FILHAS
DE MILITARES SOLTEIRAS E AS PENSÕES VITALÍCIAS.
Essa
história é macabra por falta de outro adjetivo mais adequado ao absurdo. Refiro-me
a pensão vitalícia que filhas solteiras de militares recebem com o falecimento
dos pais. Um casal de amigos estrangeiros achou a mamata digna de ser colocada
no livro dos Records como a maior do mundo.
Segundo
um militar que conheci ao acaso e um defensor do privilégio, ele alegou que seu
pai, também militar, foi designado para um quartel no Acre. Como ele tinha duas
filhas solteiras em idade de casamento, ficou desesperado com a possibilidade de
as moças ficarem solteiras, pois lá não havia chances de um bom casamento. Com
a lei, ele ficou aliviado e pode dormir em paz. Lá segundo esse militar, só
existiam índios e meu avô jamais admitiria o casamento das filhas com nativos.
Como é
rotina, posteriormente ele foi transferido para outra cidade bem mais
desenvolvida, mas as meninas não queriam saber de casamento. Com o pai morto,
dividiram a pensão generosa que o estado brasileiro depositava mensalmente nas
contas das gurias. "Não é um bom motivo para concordar com a lei?"
perguntou-me. Para uma pergunta cretina, achei melhor calar-me. Aliás, como eu
não sabia o posto e tampouco a atividade do milico, foi a melhor opção naqueles
tempos de AI5.
Mas
justiça seja feita. Não são apenas as filhas de militares que gozam do
privilégio. A medida se aplicava também ao judiciário, Câmara, Senado e outros
marajás. A linda e bem sucedida atriz Maytê Proença, filha de um procurar do
estado de São Paulo, usufrui até hoje dessa mamata também chamada de
jabuticaba, pois só acontece no Brasil, mesmo tendo sido uma das artistas mais
bem pagas do país. Além disso, a moça também é escritora, e como tal recebe
seus direitos autorais.
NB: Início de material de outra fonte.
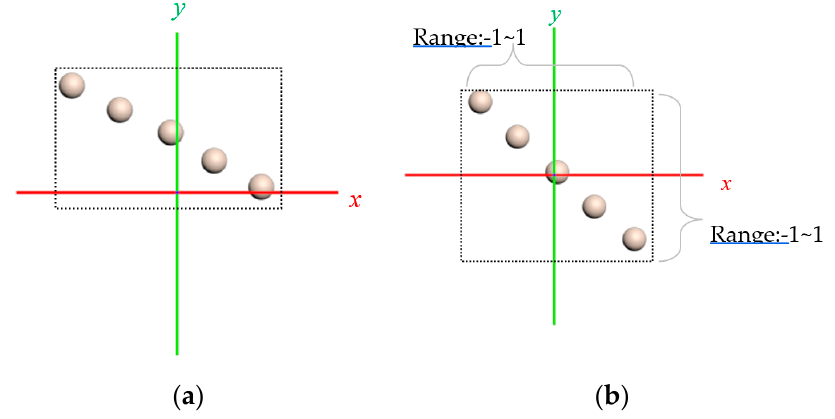
Figure 4. The normalization processes. ( a ) Before normalization and ( b ) after normalization.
Por essa simples
razão, ela oficialmente nunca se casou de papel passado, mas teve pelo menos
duas uniões estáveis e filhos.
Contou-me
um diretor da empresa onde eu trabalhava, que em Curitiba um general ou coronel
aposentado e amigo da família, queria adotar sua irmã para que a sua pensão
mudasse de mão quando partisse para o andar de baixo. Digo de baixo por que no
espaço tanto faz. O pai dele ficou ofendido com o amigo militar e respondeu à
altura, lembrando que ele tinha condições de sustentar a filha até o casamento
e caso ficasse solteira, ela que fosse trabalhar, porque eu não criei filhos
vagabundos. O tempo esquentou e os dois nunca mais se falaram. É sempre bom
saber que existe gente decente nesse país.
Assim,
deve-se admitir que as mulheres que ficaram realmente solteiras recebendo o
quinhão, devem ser poucas, muito poucas. Talvez as exageradamente feias ou
obras da caridade, como diria minha mãe, aquelas que evidentemente não suportam
homens por razões pessoais ou casos de doença grave que impossibilita tanto o
casamento como o trabalho. E quanto as muito feias, ainda sempre existirá algum
feio em iguais condições.
Para
os menos avisados, devo explicar que a mamata foi proibida em 1990 e somente
quem já estava recebendo continua em vigor. A nossa constituição prevê que
direitos adquiridos não podem ser extintos por lei ordinária. Talvez por isso,
vale a pena rever essa constituição, pois privilégios não são direitos.